■ **Records supplied**:
________________________________________
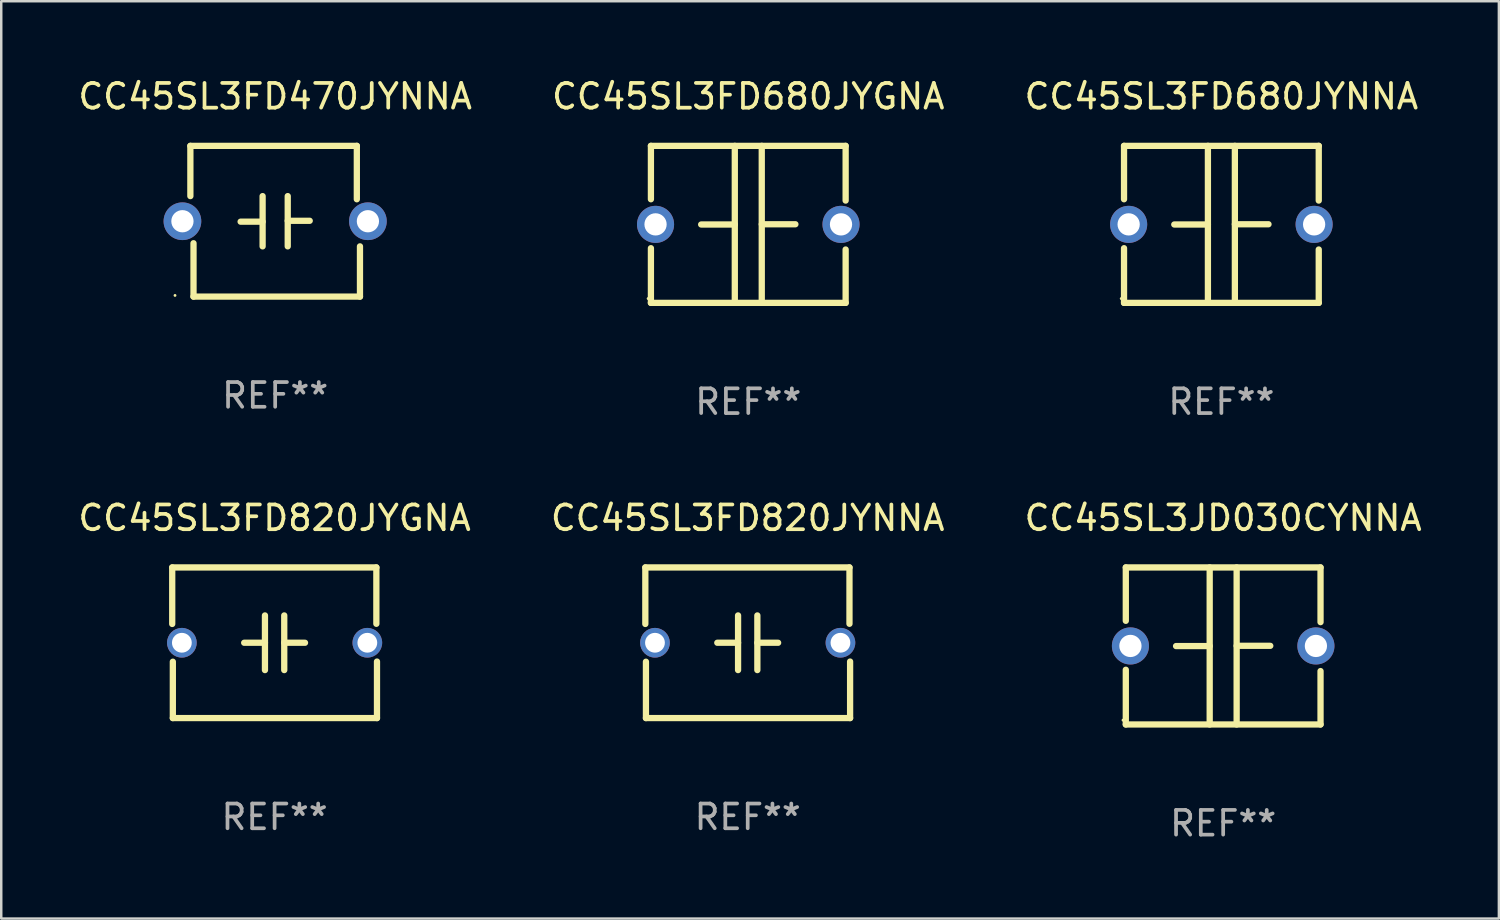
<source format=kicad_pcb>
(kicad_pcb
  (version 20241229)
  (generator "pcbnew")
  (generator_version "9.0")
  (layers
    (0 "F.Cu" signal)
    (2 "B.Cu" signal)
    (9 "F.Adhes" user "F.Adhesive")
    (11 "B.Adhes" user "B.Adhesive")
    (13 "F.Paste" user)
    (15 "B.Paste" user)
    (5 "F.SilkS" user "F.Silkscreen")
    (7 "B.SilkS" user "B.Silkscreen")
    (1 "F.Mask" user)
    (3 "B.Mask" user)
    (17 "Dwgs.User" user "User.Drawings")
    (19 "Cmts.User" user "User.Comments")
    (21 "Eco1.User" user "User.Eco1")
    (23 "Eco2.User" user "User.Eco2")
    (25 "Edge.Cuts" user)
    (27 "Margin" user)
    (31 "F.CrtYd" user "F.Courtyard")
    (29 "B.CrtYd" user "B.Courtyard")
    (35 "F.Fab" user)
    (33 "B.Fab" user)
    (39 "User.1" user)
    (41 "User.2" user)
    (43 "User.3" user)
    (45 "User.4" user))
  (footprint "CC45SL3FD820JYNNA"
    (layer "F.Cu")
    (at 27.185 22.941)
    (property "Reference" "CC45SL3FD820JYNNA" (at 0 -5.046 0) (layer "F.SilkS") (effects (font (size 1 1) (thickness 0.15))))
    (attr through_hole)
    (fp_line (start -4.14 -3.046) (end 4.115 -3.046) (stroke (width 0.254) (type solid)) (layer "F.SilkS"))
    (fp_line (start -4.14 -0.76) (end -4.14 -3.046) (stroke (width 0.254) (type solid)) (layer "F.SilkS"))
    (fp_line (start -4.115 3.046) (end -4.115 0.767) (stroke (width 0.254) (type solid)) (layer "F.SilkS"))
    (fp_line (start -0.39 0) (end -1.23 0) (stroke (width 0.254) (type solid)) (layer "F.SilkS"))
    (fp_line (start -0.39 1.105) (end -0.39 -1.105) (stroke (width 0.254) (type solid)) (layer "F.SilkS"))
    (fp_line (start 0.39 -1.105) (end 0.39 1.105) (stroke (width 0.254) (type solid)) (layer "F.SilkS"))
    (fp_line (start 0.39 0.000051) (end 1.23 0.000051) (stroke (width 0.254) (type solid)) (layer "F.SilkS"))
    (fp_line (start 4.115 -3.046) (end 4.115 -0.767) (stroke (width 0.254) (type solid)) (layer "F.SilkS"))
    (fp_line (start 4.14 0.76) (end 4.14 3.046) (stroke (width 0.254) (type solid)) (layer "F.SilkS"))
    (fp_line (start 4.14 3.046) (end -4.115 3.046) (stroke (width 0.254) (type solid)) (layer "F.SilkS"))
    (fp_circle (center -4.05 3) (end -4.02 3) (stroke (width 0.06) (type solid)) (fill no) (layer "F.SilkS"))
    (fp_text user "REF**" (at 0 7.046 0) (layer "F.Fab") (effects (font (size 1 1) (thickness 0.15))))
    (pad "1" thru_hole circle (at -3.75 0) (size 1.2 1.2) (drill 0.8) (layers "*.Cu" "*.Mask"))
    (pad "2" thru_hole circle (at 3.75 0) (size 1.2 1.2) (drill 0.8) (layers "*.Cu" "*.Mask")))
  (footprint "CC45SL3FD820JYGNA"
    (layer "F.Cu")
    (at 8.054 22.941)
    (property "Reference" "CC45SL3FD820JYGNA" (at 0 -5.046 0) (layer "F.SilkS") (effects (font (size 1 1) (thickness 0.15))))
    (attr through_hole)
    (fp_line (start -4.14 -3.046) (end 4.115 -3.046) (stroke (width 0.254) (type solid)) (layer "F.SilkS"))
    (fp_line (start -4.14 -0.76) (end -4.14 -3.046) (stroke (width 0.254) (type solid)) (layer "F.SilkS"))
    (fp_line (start -4.115 3.046) (end -4.115 0.767) (stroke (width 0.254) (type solid)) (layer "F.SilkS"))
    (fp_line (start -0.39 0) (end -1.23 0) (stroke (width 0.254) (type solid)) (layer "F.SilkS"))
    (fp_line (start -0.39 1.105) (end -0.39 -1.105) (stroke (width 0.254) (type solid)) (layer "F.SilkS"))
    (fp_line (start 0.39 -1.105) (end 0.39 1.105) (stroke (width 0.254) (type solid)) (layer "F.SilkS"))
    (fp_line (start 0.39 0.000051) (end 1.23 0.000051) (stroke (width 0.254) (type solid)) (layer "F.SilkS"))
    (fp_line (start 4.115 -3.046) (end 4.115 -0.767) (stroke (width 0.254) (type solid)) (layer "F.SilkS"))
    (fp_line (start 4.14 0.76) (end 4.14 3.046) (stroke (width 0.254) (type solid)) (layer "F.SilkS"))
    (fp_line (start 4.14 3.046) (end -4.115 3.046) (stroke (width 0.254) (type solid)) (layer "F.SilkS"))
    (fp_circle (center -4.05 3) (end -4.02 3) (stroke (width 0.06) (type solid)) (fill no) (layer "F.SilkS"))
    (fp_text user "REF**" (at 0 7.046 0) (layer "F.Fab") (effects (font (size 1 1) (thickness 0.15))))
    (pad "1" thru_hole circle (at -3.75 0) (size 1.2 1.2) (drill 0.8) (layers "*.Cu" "*.Mask"))
    (pad "2" thru_hole circle (at 3.75 0) (size 1.2 1.2) (drill 0.8) (layers "*.Cu" "*.Mask")))
  (footprint "CC45SL3FD470JYNNA"
    (layer "F.Cu")
    (at 8.077 5.896)
    (property "Reference" "CC45SL3FD470JYNNA" (at 0 -5.048 0) (layer "F.SilkS") (effects (font (size 1 1) (thickness 0.15))))
    (attr through_hole)
    (fp_line (start -3.429 -3.048) (end 3.302 -3.048) (stroke (width 0.254) (type solid)) (layer "F.SilkS"))
    (fp_line (start -3.429 -1.016) (end -3.429 -3.048) (stroke (width 0.254) (type solid)) (layer "F.SilkS"))
    (fp_line (start -3.302 3.048) (end -3.302 0.889) (stroke (width 0.254) (type solid)) (layer "F.SilkS"))
    (fp_line (start -0.508 0.018) (end -1.397 0.018) (stroke (width 0.254) (type solid)) (layer "F.SilkS"))
    (fp_line (start -0.508 1.016) (end -0.508 -1.016) (stroke (width 0.254) (type solid)) (layer "F.SilkS"))
    (fp_line (start 0.508 -1.016) (end 0.508 1.016) (stroke (width 0.254) (type solid)) (layer "F.SilkS"))
    (fp_line (start 0.508 -0.018) (end 1.397 -0.018) (stroke (width 0.254) (type solid)) (layer "F.SilkS"))
    (fp_line (start 3.302 -3.048) (end 3.302 -0.889) (stroke (width 0.254) (type solid)) (layer "F.SilkS"))
    (fp_line (start 3.429 1.016) (end 3.429 3.048) (stroke (width 0.254) (type solid)) (layer "F.SilkS"))
    (fp_line (start 3.429 3.048) (end -3.302 3.048) (stroke (width 0.254) (type solid)) (layer "F.SilkS"))
    (fp_circle (center -4.05 3) (end -4.02 3) (stroke (width 0.06) (type solid)) (fill no) (layer "F.SilkS"))
    (fp_text user "REF**" (at 0 7.048 0) (layer "F.Fab") (effects (font (size 1 1) (thickness 0.15))))
    (pad "1" thru_hole circle (at -3.75 0) (size 1.524 1.524) (drill 0.9) (layers "*.Cu" "*.Mask"))
    (pad "2" thru_hole circle (at 3.75 0) (size 1.524 1.524) (drill 0.9) (layers "*.Cu" "*.Mask")))
  (footprint "CC45SL3JD030CYNNA"
    (layer "F.Cu")
    (at 46.411 23.07)
    (property "Reference" "CC45SL3JD030CYNNA" (at 0 -5.175 0) (layer "F.SilkS") (effects (font (size 1 1) (thickness 0.15))))
    (attr through_hole)
    (fp_line (start -3.937 -3.175) (end 3.937 -3.175) (stroke (width 0.254) (type solid)) (layer "F.SilkS"))
    (fp_line (start -3.937 -1.016) (end -3.937 -3.175) (stroke (width 0.254) (type solid)) (layer "F.SilkS"))
    (fp_line (start -3.937 3.175) (end -3.937 0.963) (stroke (width 0.254) (type solid)) (layer "F.SilkS"))
    (fp_line (start -0.545 0.005) (end -1.905 0.005) (stroke (width 0.254) (type solid)) (layer "F.SilkS"))
    (fp_line (start -0.545 3.175) (end -0.545 -3.175) (stroke (width 0.254) (type solid)) (layer "F.SilkS"))
    (fp_line (start 0.545 -3.175) (end 0.545 3.175) (stroke (width 0.254) (type solid)) (layer "F.SilkS"))
    (fp_line (start 0.545 -0.005) (end 1.905 -0.005) (stroke (width 0.254) (type solid)) (layer "F.SilkS"))
    (fp_line (start 3.937 -3.175) (end 3.937 -0.963) (stroke (width 0.254) (type solid)) (layer "F.SilkS"))
    (fp_line (start 3.937 1.016) (end 3.937 3.175) (stroke (width 0.254) (type solid)) (layer "F.SilkS"))
    (fp_line (start 3.937 3.175) (end -3.937 3.175) (stroke (width 0.254) (type solid)) (layer "F.SilkS"))
    (fp_circle (center -4.05 3) (end -4.02 3) (stroke (width 0.06) (type solid)) (fill no) (layer "F.SilkS"))
    (fp_text user "REF**" (at 0 7.175 0) (layer "F.Fab") (effects (font (size 1 1) (thickness 0.15))))
    (pad "1" thru_hole circle (at -3.75 0) (size 1.5 1.5) (drill 0.9) (layers "*.Cu" "*.Mask"))
    (pad "2" thru_hole circle (at 3.75 0) (size 1.5 1.5) (drill 0.9) (layers "*.Cu" "*.Mask")))
  (footprint "CC45SL3FD680JYGNA"
    (layer "F.Cu")
    (at 27.208 6.023)
    (property "Reference" "CC45SL3FD680JYGNA" (at 0 -5.175 0) (layer "F.SilkS") (effects (font (size 1 1) (thickness 0.15))))
    (attr through_hole)
    (fp_line (start -3.937 -3.175) (end 3.937 -3.175) (stroke (width 0.254) (type solid)) (layer "F.SilkS"))
    (fp_line (start -3.937 -1.016) (end -3.937 -3.175) (stroke (width 0.254) (type solid)) (layer "F.SilkS"))
    (fp_line (start -3.937 3.175) (end -3.937 0.963) (stroke (width 0.254) (type solid)) (layer "F.SilkS"))
    (fp_line (start -0.545 0.005) (end -1.905 0.005) (stroke (width 0.254) (type solid)) (layer "F.SilkS"))
    (fp_line (start -0.545 3.175) (end -0.545 -3.175) (stroke (width 0.254) (type solid)) (layer "F.SilkS"))
    (fp_line (start 0.545 -3.175) (end 0.545 3.175) (stroke (width 0.254) (type solid)) (layer "F.SilkS"))
    (fp_line (start 0.545 -0.005) (end 1.905 -0.005) (stroke (width 0.254) (type solid)) (layer "F.SilkS"))
    (fp_line (start 3.937 -3.175) (end 3.937 -0.963) (stroke (width 0.254) (type solid)) (layer "F.SilkS"))
    (fp_line (start 3.937 1.016) (end 3.937 3.175) (stroke (width 0.254) (type solid)) (layer "F.SilkS"))
    (fp_line (start 3.937 3.175) (end -3.937 3.175) (stroke (width 0.254) (type solid)) (layer "F.SilkS"))
    (fp_circle (center -4.05 3) (end -4.02 3) (stroke (width 0.06) (type solid)) (fill no) (layer "F.SilkS"))
    (fp_text user "REF**" (at 0 7.175 0) (layer "F.Fab") (effects (font (size 1 1) (thickness 0.15))))
    (pad "1" thru_hole circle (at -3.75 0) (size 1.5 1.5) (drill 0.9) (layers "*.Cu" "*.Mask"))
    (pad "2" thru_hole circle (at 3.75 0) (size 1.5 1.5) (drill 0.9) (layers "*.Cu" "*.Mask")))
  (footprint "CC45SL3FD680JYNNA"
    (layer "F.Cu")
    (at 46.339 6.023)
    (property "Reference" "CC45SL3FD680JYNNA" (at 0 -5.175 0) (layer "F.SilkS") (effects (font (size 1 1) (thickness 0.15))))
    (attr through_hole)
    (fp_line (start -3.937 -3.175) (end 3.937 -3.175) (stroke (width 0.254) (type solid)) (layer "F.SilkS"))
    (fp_line (start -3.937 -1.016) (end -3.937 -3.175) (stroke (width 0.254) (type solid)) (layer "F.SilkS"))
    (fp_line (start -3.937 3.175) (end -3.937 0.963) (stroke (width 0.254) (type solid)) (layer "F.SilkS"))
    (fp_line (start -0.545 0.005) (end -1.905 0.005) (stroke (width 0.254) (type solid)) (layer "F.SilkS"))
    (fp_line (start -0.545 3.175) (end -0.545 -3.175) (stroke (width 0.254) (type solid)) (layer "F.SilkS"))
    (fp_line (start 0.545 -3.175) (end 0.545 3.175) (stroke (width 0.254) (type solid)) (layer "F.SilkS"))
    (fp_line (start 0.545 -0.005) (end 1.905 -0.005) (stroke (width 0.254) (type solid)) (layer "F.SilkS"))
    (fp_line (start 3.937 -3.175) (end 3.937 -0.963) (stroke (width 0.254) (type solid)) (layer "F.SilkS"))
    (fp_line (start 3.937 1.016) (end 3.937 3.175) (stroke (width 0.254) (type solid)) (layer "F.SilkS"))
    (fp_line (start 3.937 3.175) (end -3.937 3.175) (stroke (width 0.254) (type solid)) (layer "F.SilkS"))
    (fp_circle (center -4.05 3) (end -4.02 3) (stroke (width 0.06) (type solid)) (fill no) (layer "F.SilkS"))
    (fp_text user "REF**" (at 0 7.175 0) (layer "F.Fab") (effects (font (size 1 1) (thickness 0.15))))
    (pad "1" thru_hole circle (at -3.75 0) (size 1.5 1.5) (drill 0.9) (layers "*.Cu" "*.Mask"))
    (pad "2" thru_hole circle (at 3.75 0) (size 1.5 1.5) (drill 0.9) (layers "*.Cu" "*.Mask")))
  (gr_rect
    (start -3 -3)
    (end 57.56 34.093)
    (stroke (width 0.1) (type default))
    (fill no)
    (layer "Edge.Cuts")))
</source>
________________________________________
■ **Exercise description**:
Where a line in the listing above includes the string "Reference", copy that line.

■ **Exercise solution**:
    (property "Reference" "CC45SL3FD820JYNNA" (at 0 -5.046 0) (layer "F.SilkS") (effects (font (size 1 1) (thickness 0.15))))
    (property "Reference" "CC45SL3FD820JYGNA" (at 0 -5.046 0) (layer "F.SilkS") (effects (font (size 1 1) (thickness 0.15))))
    (property "Reference" "CC45SL3FD470JYNNA" (at 0 -5.048 0) (layer "F.SilkS") (effects (font (size 1 1) (thickness 0.15))))
    (property "Reference" "CC45SL3JD030CYNNA" (at 0 -5.175 0) (layer "F.SilkS") (effects (font (size 1 1) (thickness 0.15))))
    (property "Reference" "CC45SL3FD680JYGNA" (at 0 -5.175 0) (layer "F.SilkS") (effects (font (size 1 1) (thickness 0.15))))
    (property "Reference" "CC45SL3FD680JYNNA" (at 0 -5.175 0) (layer "F.SilkS") (effects (font (size 1 1) (thickness 0.15))))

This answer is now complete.